Go line by line through the records and tally those that include "Posts". Respond with the tally only.

*** Records for the exercise ***

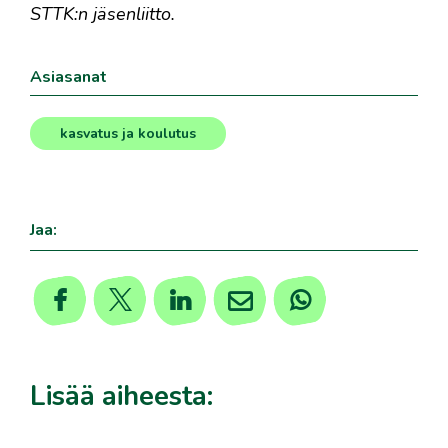
STTK:n jäsenliitto.
Asiasanat
kasvatus ja koulutus
Jaa:
Lisää aiheesta:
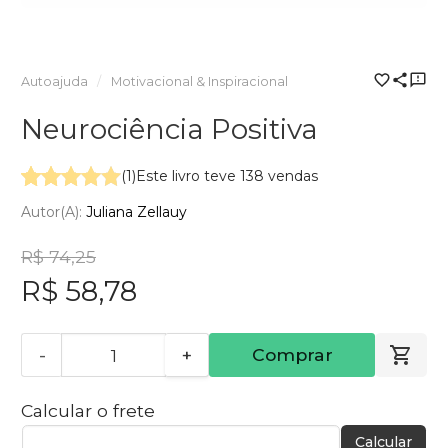
Autoajuda
Motivacional & Inspiracional
Neurociência Positiva
(1)
Este livro teve 138 vendas
Autor(a):
Juliana Zellauy
R$ 74,25
R$ 58,78
-
+
Comprar
Calcular o frete
Calcular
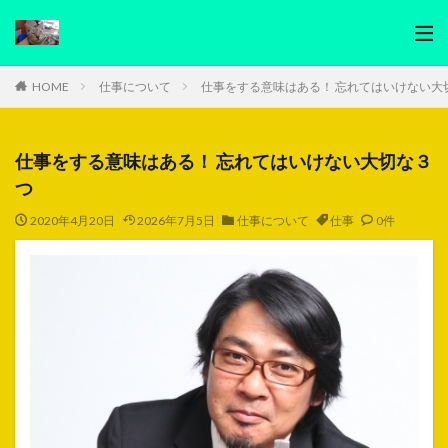
HOME
仕事について
仕事をする意味はある！ 忘れてはいけない大
仕事をする意味はある！ 忘れてはいけない大切な３
つ
2020年4月20日
2026年7月5日
仕事について
仕事
0件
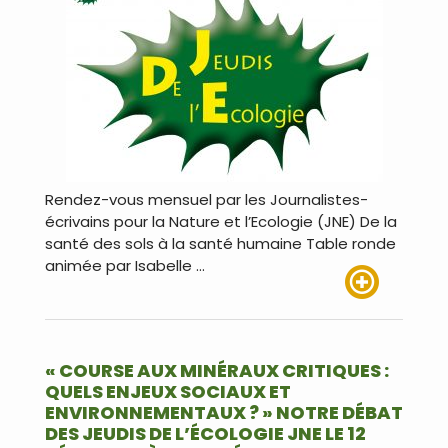
Rendez-vous mensuel par les Journalistes-
écrivains pour la Nature et l’Ecologie (JNE) De la
santé des sols à la santé humaine Table ronde
animée par Isabelle …
Lire plus
« COURSE AUX MINÉRAUX CRITIQUES :
QUELS ENJEUX SOCIAUX ET
ENVIRONNEMENTAUX ? » NOTRE DÉBAT
DES JEUDIS DE L’ÉCOLOGIE JNE LE 12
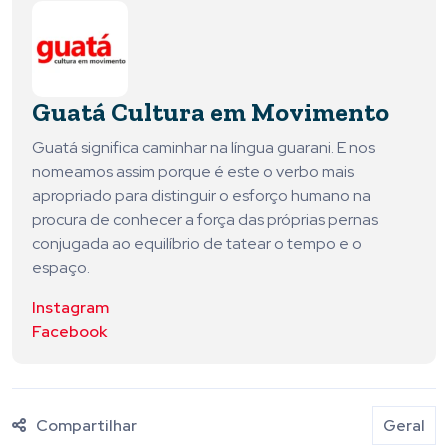
Guatá Cultura em Movimento
Guatá significa caminhar na língua guarani. E nos
nomeamos assim porque é este o verbo mais
apropriado para distinguir o esforço humano na
procura de conhecer a força das próprias pernas
conjugada ao equilíbrio de tatear o tempo e o
espaço.
Instagram
Facebook
Compartilhar
Geral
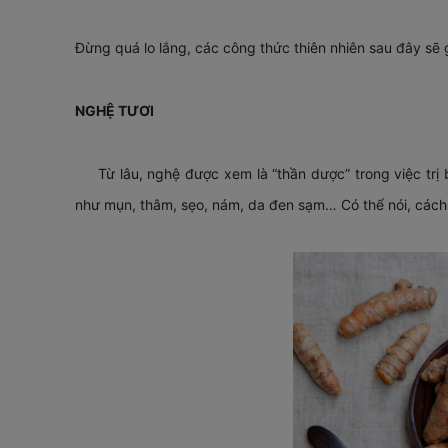
Đừng quá lo lắng, các công thức thiên nhiên sau đây sẽ g
NGHỆ TƯƠI
Từ lâu, nghệ được xem là “thần dược” trong việc trị
như mụn, thâm, sẹo, nám, da đen sạm… Có thể nói, cách 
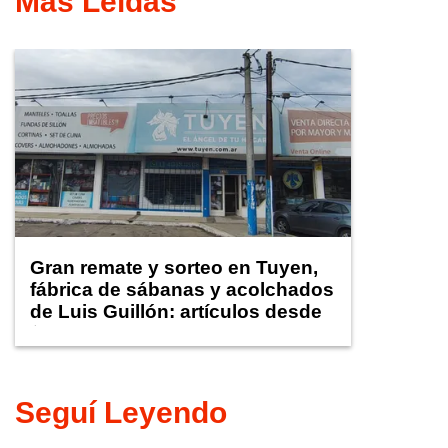
Más Leídas
Gran remate y sorteo en Tuyen,
fábrica de sábanas y acolchados
de Luis Guillón: artículos desde
$1.000
Seguí Leyendo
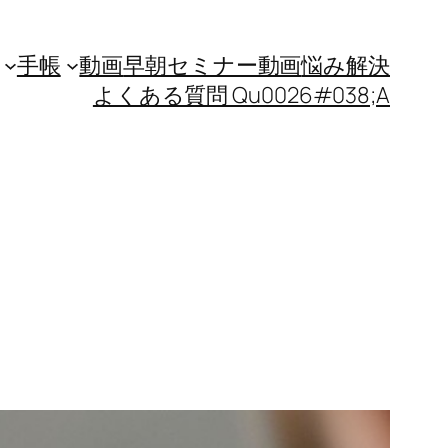
手帳
動画
早朝セミナー動画
悩み解決
よくある質問 Qu0026#038;A
9）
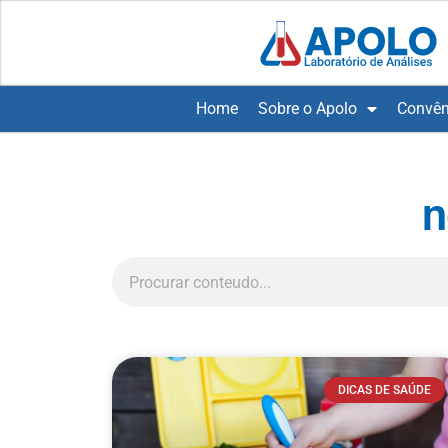
Home
Sobre o Apolo
Convên
n
DICAS DE SAÚDE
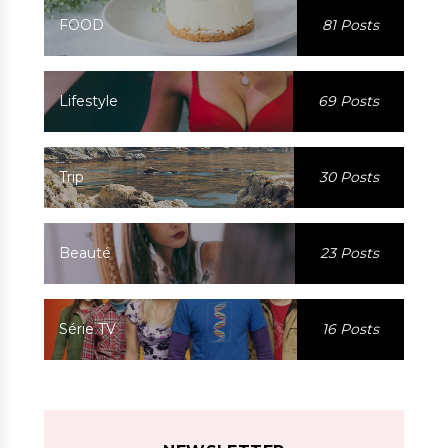
FOOD
81 Posts
Lifestyle
69 Posts
Trip
30 Posts
Beauté
23 Posts
Série TV
16 Posts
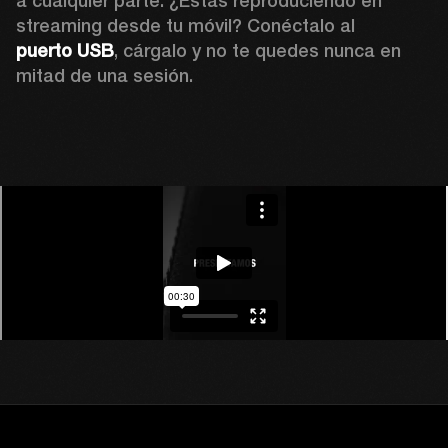
a cualquier parte. ¿Estás reproduciendo en 
streaming desde tu móvil? Conéctalo al 
puerto USB
, cárgalo y no te quedes nunca en 
mitad de una sesión.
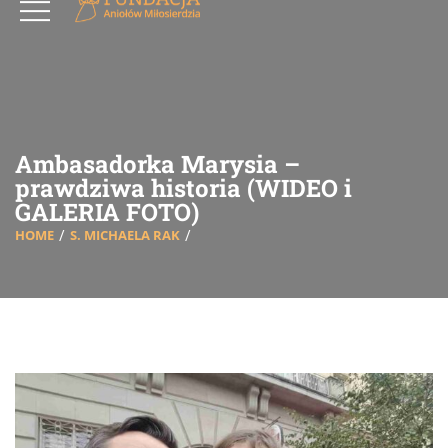
Ambasadorka Marysia –
prawdziwa historia (WIDEO i
GALERIA FOTO)
HOME
S. MICHAELA RAK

***

▸ Output: 5